──────── Data

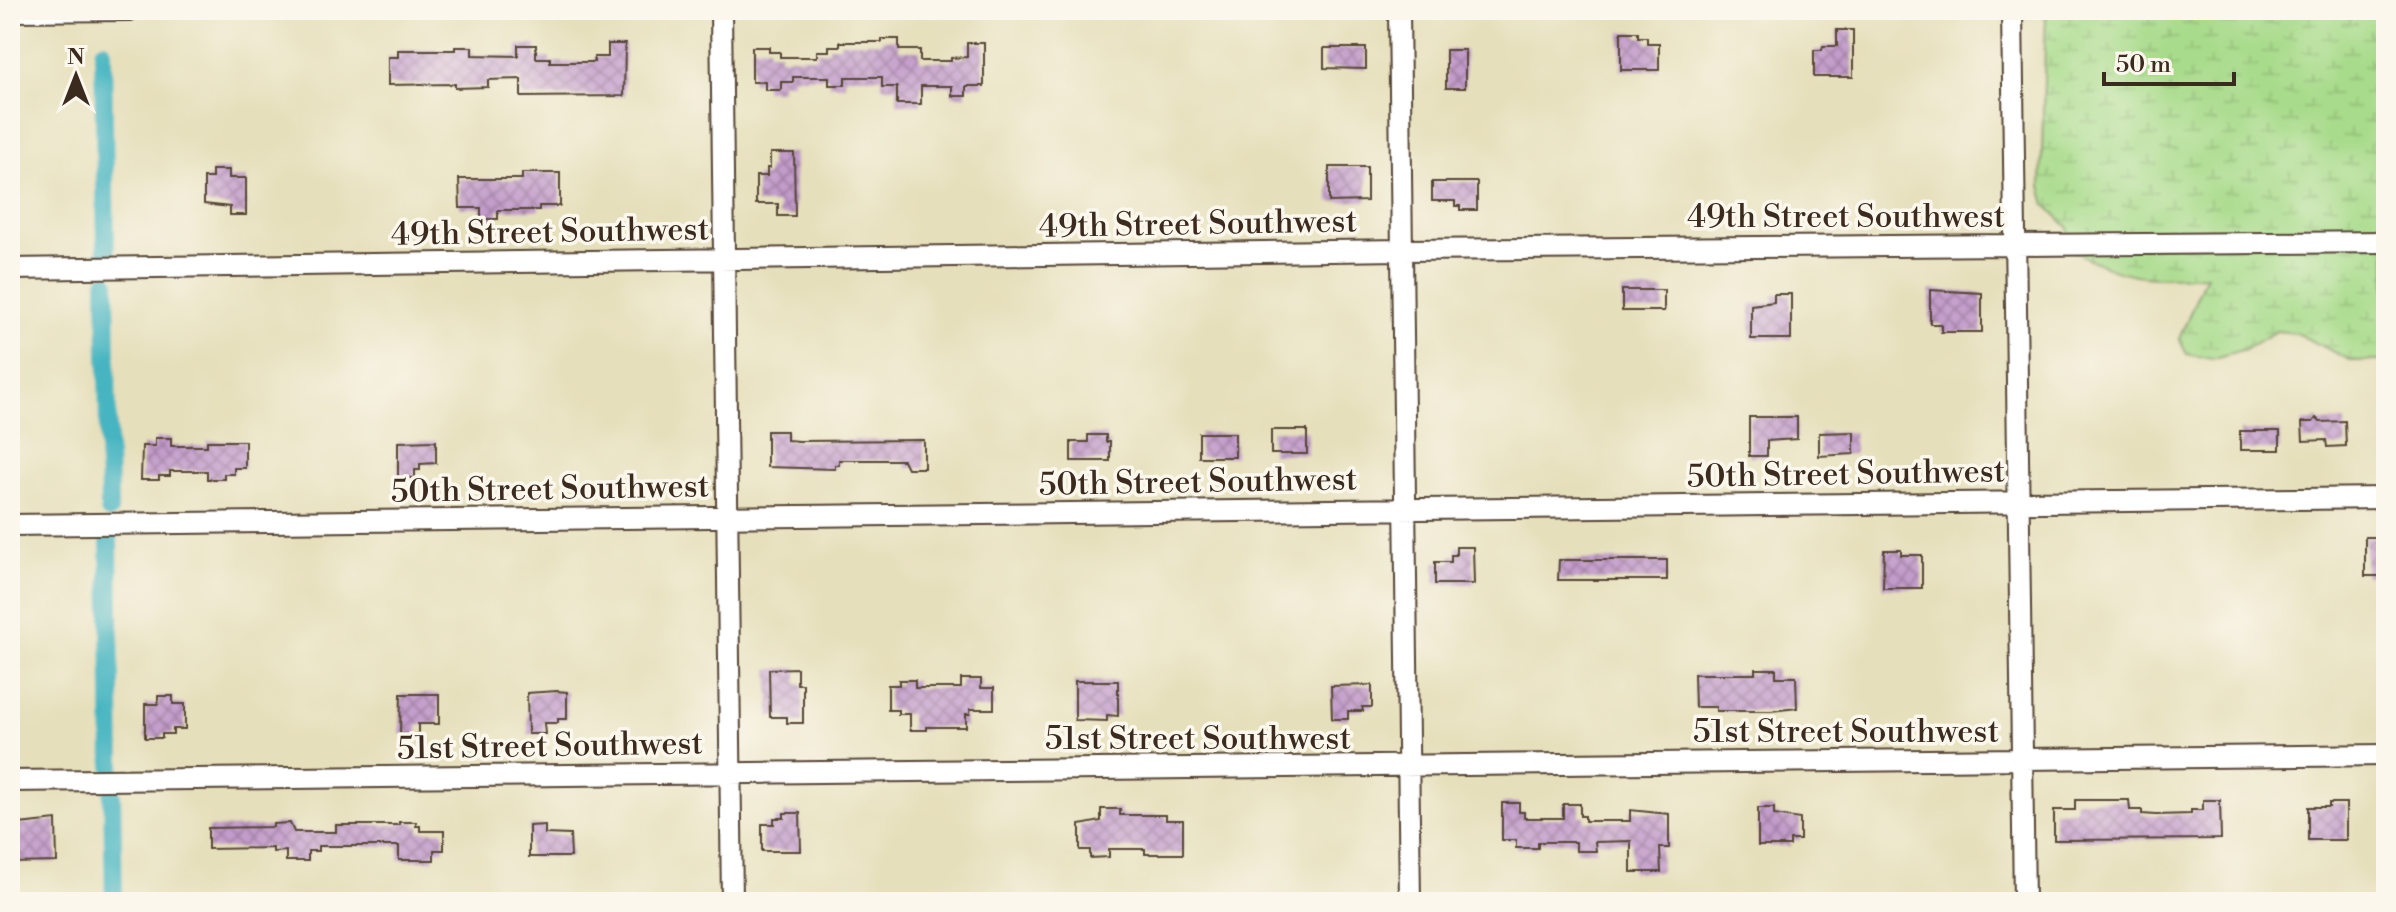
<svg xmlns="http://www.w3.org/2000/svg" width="2396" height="912" viewBox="0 0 2396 912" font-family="'Libre Bodoni',serif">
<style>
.wetland{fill:url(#wetland-marsh);stroke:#728254;stroke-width:2}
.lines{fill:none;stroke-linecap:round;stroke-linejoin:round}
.canal{stroke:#46b5c1;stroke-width:18}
.building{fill:url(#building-cross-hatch)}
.minor-casing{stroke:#554536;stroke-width:24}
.minor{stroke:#fff;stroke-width:20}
.labels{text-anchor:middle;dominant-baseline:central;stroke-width:7;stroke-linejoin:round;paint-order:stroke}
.street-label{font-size:32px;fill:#3b2a1e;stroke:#fbf7ec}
</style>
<defs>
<pattern id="wetland-marsh" width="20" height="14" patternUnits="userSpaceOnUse" patternTransform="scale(2)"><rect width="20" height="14" fill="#a8db8b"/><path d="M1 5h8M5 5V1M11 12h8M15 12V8" fill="none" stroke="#92bc78"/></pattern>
<pattern id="building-cross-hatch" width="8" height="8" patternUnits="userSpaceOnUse" patternTransform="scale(2)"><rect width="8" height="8" fill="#c39ccb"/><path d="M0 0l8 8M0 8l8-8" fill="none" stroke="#a07fa4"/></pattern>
</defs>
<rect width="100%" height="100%" fill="#fbf7ec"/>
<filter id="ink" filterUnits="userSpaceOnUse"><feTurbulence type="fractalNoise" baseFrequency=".0125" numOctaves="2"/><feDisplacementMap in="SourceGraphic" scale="16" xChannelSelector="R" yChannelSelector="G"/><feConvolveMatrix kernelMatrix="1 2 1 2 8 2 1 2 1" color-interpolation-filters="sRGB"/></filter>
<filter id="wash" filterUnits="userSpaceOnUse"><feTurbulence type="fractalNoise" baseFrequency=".006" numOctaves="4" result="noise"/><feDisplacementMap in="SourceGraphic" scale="32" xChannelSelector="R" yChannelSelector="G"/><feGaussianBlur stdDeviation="1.8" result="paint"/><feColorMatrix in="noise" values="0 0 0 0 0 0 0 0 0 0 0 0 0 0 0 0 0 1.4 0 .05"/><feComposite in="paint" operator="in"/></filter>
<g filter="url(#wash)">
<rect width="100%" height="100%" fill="#e6dfbb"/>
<path class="wetland" d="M2046,10H2386V356L2380,361H2352L2296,333L2276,331L2245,349L2212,359L2187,354L2179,339L2206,275C2147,279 2123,280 2071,249L2068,227L2046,205L2041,186Z"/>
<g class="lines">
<path class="canal" d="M103,51L106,253
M106,282L109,510
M109,538L112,766
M112,795L114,902"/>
</g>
<g id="blocks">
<path class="building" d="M1837,30H1853V77H1814V50H1822L1823,46H1837Z
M1621,32H1638V37H1647V43H1659V70H1621Z
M882,39H899V50H920V61H951V58L967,57V43H984V86H966V96H952V86H921V104H897V87H882V77H845V85H829V77H793V82H781V90H765V82H752V47H769V52H780V57H817V51H829V46H840V42H882Z
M608,44H625L624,96L521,97V79L488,80V87L455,88V84L388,85V57H398V50H455V47H472V55L518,56V45H536V58H550V62H594V57H608Z
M1324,48H1366V69L1324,68Z
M1446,50H1465V88H1446Z
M770,153H794L795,216H778V204H756V176H767V168H770Z
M1329,167H1367V201L1329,202Z
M212,170H229V178H246V215H230V207L204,204V178H212Z
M522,173H560V206H539V210H498V219H481V208H460L459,179H522Z
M1432,182H1477V210H1460V206H1455V201H1432Z
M1622,290H1664V311H1622Z
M1930,290L1982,293V332H1941V324H1930Z
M1774,294H1791V339H1751V305L1774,302Z
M1749,417H1797V439L1767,441V456H1749Z
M2316,418L2320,422L2345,421L2346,446L2327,447L2326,440L2303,441L2302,422H2313Z
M1271,430H1307V454H1271Z
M767,431H787V440L799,441L924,440V468H907L903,460H839V465H835V469L767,467Z
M2240,431H2280V450H2240Z
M1854,432V454L1819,456V433Z
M1199,433H1235V457H1199Z
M1088,435H1106V442H1110V461H1071V442H1088Z
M155,438H171V446H207V441H245V468H234V474H224V479H207V471H170V476H159V480H141L142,446H155Z
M436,441V463L420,464V470H415V478H398V442Z
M2365,537H2383L2382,550H2386V576H2365Z
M1456,547H1473L1474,584H1435V562H1451V555H1456Z
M1884,550H1901V555H1922V588H1883Z
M1559,560H1667V580H1558Z
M797,668V684H803V723H787V717H770L769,669Z
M1755,669H1776V677H1796L1797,708L1771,711H1716V707H1695L1694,674H1755Z
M961,679H981V688H994V709H970V714H966V727H927V730H910V714H898V710H888V685H899V680H915V688H961Z
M1075,681H1118V716L1107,715V721L1075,720Z
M1372,685V707H1362L1363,711H1348V719H1332L1331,686Z
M557,691L567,692V719H558V723H544L545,734H528L527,693Z
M401,694H439V724H418V734H400Z
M158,696H173V704H185V729H173V734H162V738H145V704H158Z
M2075,800H2129L2130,810H2142V814L2156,815L2191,814V810H2203V800H2220L2221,839L2054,840V810H2075Z
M1502,803H1519V812H1524V818H1563V804H1580V816H1585V821H1630V810L1669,814V848H1660L1661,872H1631V841L1595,842L1596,851H1576V842H1538V848H1516V840H1502Z
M2329,803H2346V840H2308V807H2329Z
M1758,808H1774V815L1800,819V840H1790V846H1758Z
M1101,809H1120V815H1166V820H1183V854H1145V849H1109V857L1090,858V850H1080V825L1101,821Z
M784,813H800L801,851H762V824H774V818H784Z
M56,820L57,862L10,863V825Z
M399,822H416V826H420V831H444V850H434V860H399V846H318V851H308V861H286V851L273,852V848L208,849V828L273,827V824L290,823L294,832H336V825H399Z
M545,825V834L570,835L571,857H529V826Z"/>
</g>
</g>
<g filter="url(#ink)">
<use href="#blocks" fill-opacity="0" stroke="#554536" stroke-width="2"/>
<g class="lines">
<g class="minor-casing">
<path id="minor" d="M721,10L732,902
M1399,10L1410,902
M2012,10L2024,902
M10,11L129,10
M10,269L1401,250L2386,242
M10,525L2386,498
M10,781L2386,755"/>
</g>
<use href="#minor" class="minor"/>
</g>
</g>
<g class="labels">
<g class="street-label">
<text x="1846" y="217">49th Street Southwest</text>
<text transform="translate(1198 224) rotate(-1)">49th Street Southwest</text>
<text transform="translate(550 232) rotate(-1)">49th Street Southwest</text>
<text transform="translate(1846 474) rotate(-1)">50th Street Southwest</text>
<text transform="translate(1198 482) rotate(-1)">50th Street Southwest</text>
<text transform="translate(550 489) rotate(-1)">50th Street Southwest</text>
<text x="1846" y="732">51st Street Southwest</text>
<text x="1198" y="739">51st Street Southwest</text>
<text transform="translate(550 746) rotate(-1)">51st Street Southwest</text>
</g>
</g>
<rect width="2396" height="912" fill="none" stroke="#fbf7ec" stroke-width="40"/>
<g transform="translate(76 76)" stroke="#fbf7ec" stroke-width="6" paint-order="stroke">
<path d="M0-6L14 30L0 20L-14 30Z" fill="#3b2a1e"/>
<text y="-12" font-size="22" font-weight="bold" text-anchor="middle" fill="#3b2a1e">N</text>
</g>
<path d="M2104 72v12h130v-12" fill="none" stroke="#3b2a1e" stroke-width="4"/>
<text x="2116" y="72" font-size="24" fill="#3b2a1e" stroke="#fbf7ec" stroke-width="6" paint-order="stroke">50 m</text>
</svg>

────────────────

> _Exercise aim_: Please give the number of lines above that contain "yChannelSelector", without any other words.

> _Answer space_: 2